Today, the scale of paleogenetic projects in Russia has shifted from the study of single finds to the systematic analysis of entire necropolises, which requires sequencing hundreds and thousands of samples annually as part of the implementation of the Federal Scientific and Technical Program for the Development of Genetic Technologies. On the basis of the scientific laboratory "Identification of Objects of Biological Origin" of the Southern Federal University, these studies are conducted annually, implementing a full cycle of paleogenetic analysis — from laboratory DNA extraction from archaeological material to complex bioinformatic data processing. In the context of the Decade of Science and Technology (2022-2031), when Russian laboratories are faced with the task of mass genomic certification of ancient populations, our proposed express method for estimating total organic carbon acquires strategic importance. It allows cutting off up to 30-40% of obviously unpromising material at an early stage, which nationally saves millions of rubles of budget funds spent on expensive reagents for NGS sequencing, and significantly accelerates the acquisition of fundamental data on the genetic origin of the peoples of Russia.
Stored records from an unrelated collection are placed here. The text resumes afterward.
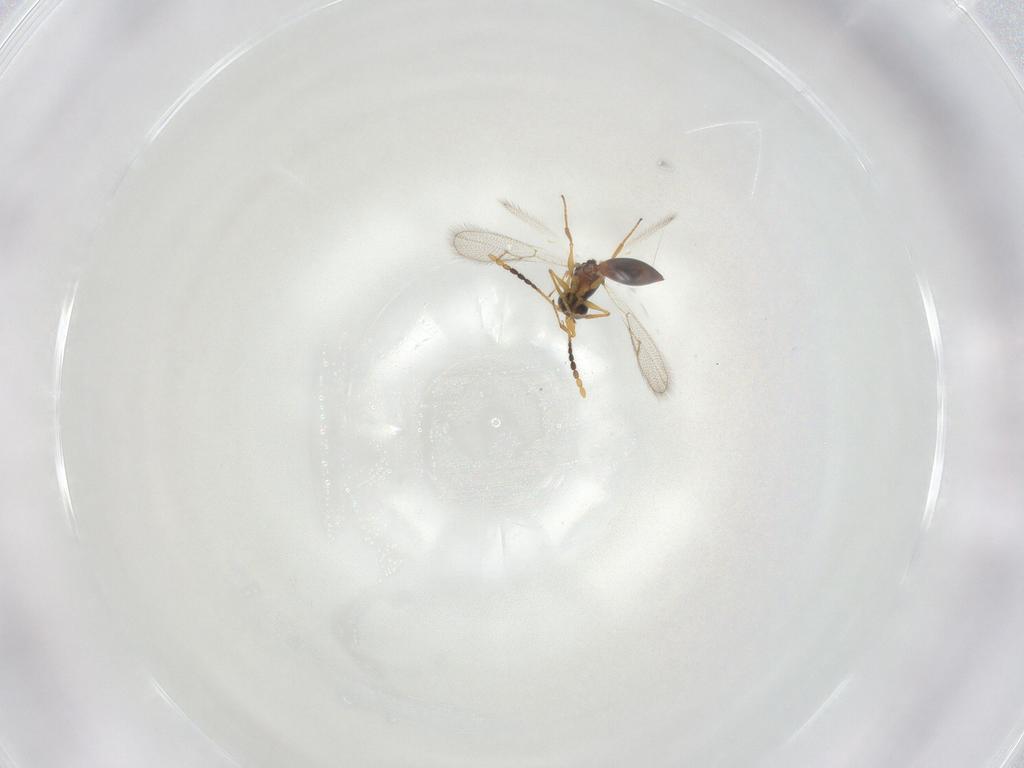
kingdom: Animalia
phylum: Arthropoda
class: Insecta
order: Hymenoptera
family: Figitidae
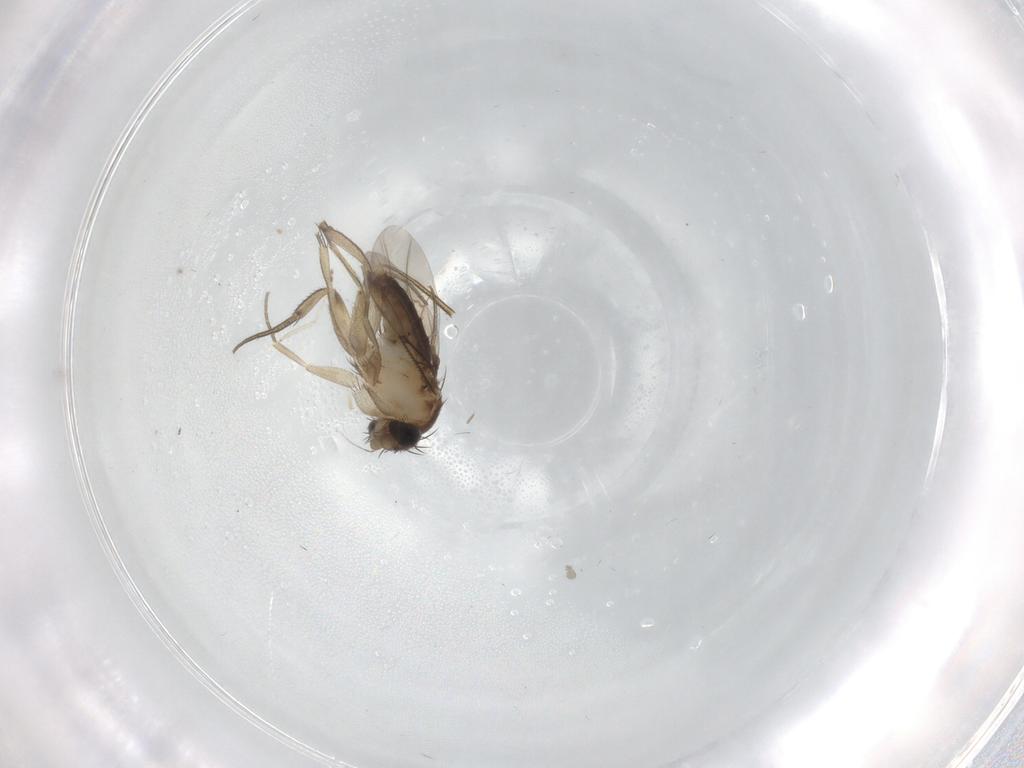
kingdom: Animalia
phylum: Arthropoda
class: Insecta
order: Diptera
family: Phoridae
How does the method work? The mechanics of the method are based on the search for a chemical "safety marker" inside the bone. The process begins with the preparation of a micronavesque — only about 0.5 grams of bone powder, which is placed in an automatic analyzer. The device performs a two-stage study: first, the sample is burned at a temperature of 680 ° C to measure the total amount of carbon (TC), and then the other part of the sample is treated with orthophosphoric acid. The acid reacts with the mineral component of the bone, releasing inorganic carbon (IC). The desired indicator, Total Organic Carbon (TOC), is calculated by simple subtraction: the mineral value is removed from the total value. The resulting figure is a kind of biological freshness index of the remains. Since DNA is part of the organic matrix of bone, a high TOC level directly indicates that the organic matter has not been destroyed over the centuries and the sample is highly likely to contain ancient DNA strands suitable for complex sequencing. Thus, the method makes it possible to assess the prospects of expensive genetic analysis by a chemical indicator before it begins. Thus, the method makes it possible to assess the prospects of expensive genetic analysis by a chemical indicator before it begins. And the NGS study proved this: samples with a high level of total organic carbon produced the maximum yield of ancient human DNA.

"The developed technique has already proved its effectiveness on the material of Khazar burial mounds. In the future, it may become a standard stage in the pre—processing of archaeological samples around the world, from preparation for paleogenetic research to the selection of materials for museum collections, where it is important to preserve valuable samples for future research," said Olga Aramova, PhD, Senior lecturer at the Department of Genetics at the SFedU Academy of Biology and Medicine.

The results of the study are presented in the scientific journal "Molecular Biology" in March 2026.